## Saved data entries:
^^^^^^^^^^^^^^^^
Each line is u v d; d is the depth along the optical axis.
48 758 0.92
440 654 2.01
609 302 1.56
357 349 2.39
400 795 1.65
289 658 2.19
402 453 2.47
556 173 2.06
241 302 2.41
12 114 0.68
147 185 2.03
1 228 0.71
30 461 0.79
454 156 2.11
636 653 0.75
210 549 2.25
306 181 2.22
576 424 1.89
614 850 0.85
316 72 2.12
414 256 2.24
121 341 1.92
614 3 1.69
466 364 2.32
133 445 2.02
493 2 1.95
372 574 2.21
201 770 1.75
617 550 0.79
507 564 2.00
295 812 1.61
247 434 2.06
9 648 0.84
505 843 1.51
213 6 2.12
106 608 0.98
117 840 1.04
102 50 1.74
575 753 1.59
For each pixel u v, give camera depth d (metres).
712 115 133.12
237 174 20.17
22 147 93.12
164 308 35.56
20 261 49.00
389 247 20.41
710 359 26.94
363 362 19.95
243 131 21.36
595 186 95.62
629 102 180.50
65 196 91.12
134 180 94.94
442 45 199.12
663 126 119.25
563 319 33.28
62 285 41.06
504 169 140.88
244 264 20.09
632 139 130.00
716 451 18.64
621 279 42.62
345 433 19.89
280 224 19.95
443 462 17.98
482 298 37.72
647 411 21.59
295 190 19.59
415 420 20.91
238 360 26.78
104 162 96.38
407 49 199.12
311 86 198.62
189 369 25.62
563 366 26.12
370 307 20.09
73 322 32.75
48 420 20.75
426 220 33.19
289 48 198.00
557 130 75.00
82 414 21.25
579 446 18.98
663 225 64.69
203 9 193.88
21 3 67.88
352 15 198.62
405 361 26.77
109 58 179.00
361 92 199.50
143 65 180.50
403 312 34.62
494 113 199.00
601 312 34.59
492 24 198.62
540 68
^^^^^^^^^^^^^^^^
## Task directions:
Exactly as written above, please repeat the entries.

## Task output:
Each line is u v d; d is the depth along the optical axis.
48 758 0.92
440 654 2.01
609 302 1.56
357 349 2.39
400 795 1.65
289 658 2.19
402 453 2.47
556 173 2.06
241 302 2.41
12 114 0.68
147 185 2.03
1 228 0.71
30 461 0.79
454 156 2.11
636 653 0.75
210 549 2.25
306 181 2.22
576 424 1.89
614 850 0.85
316 72 2.12
414 256 2.24
121 341 1.92
614 3 1.69
466 364 2.32
133 445 2.02
493 2 1.95
372 574 2.21
201 770 1.75
617 550 0.79
507 564 2.00
295 812 1.61
247 434 2.06
9 648 0.84
505 843 1.51
213 6 2.12
106 608 0.98
117 840 1.04
102 50 1.74
575 753 1.59
For each pixel u v, give camera depth d (metres).
712 115 133.12
237 174 20.17
22 147 93.12
164 308 35.56
20 261 49.00
389 247 20.41
710 359 26.94
363 362 19.95
243 131 21.36
595 186 95.62
629 102 180.50
65 196 91.12
134 180 94.94
442 45 199.12
663 126 119.25
563 319 33.28
62 285 41.06
504 169 140.88
244 264 20.09
632 139 130.00
716 451 18.64
621 279 42.62
345 433 19.89
280 224 19.95
443 462 17.98
482 298 37.72
647 411 21.59
295 190 19.59
415 420 20.91
238 360 26.78
104 162 96.38
407 49 199.12
311 86 198.62
189 369 25.62
563 366 26.12
370 307 20.09
73 322 32.75
48 420 20.75
426 220 33.19
289 48 198.00
557 130 75.00
82 414 21.25
579 446 18.98
663 225 64.69
203 9 193.88
21 3 67.88
352 15 198.62
405 361 26.77
109 58 179.00
361 92 199.50
143 65 180.50
403 312 34.62
494 113 199.00
601 312 34.59
492 24 198.62
540 68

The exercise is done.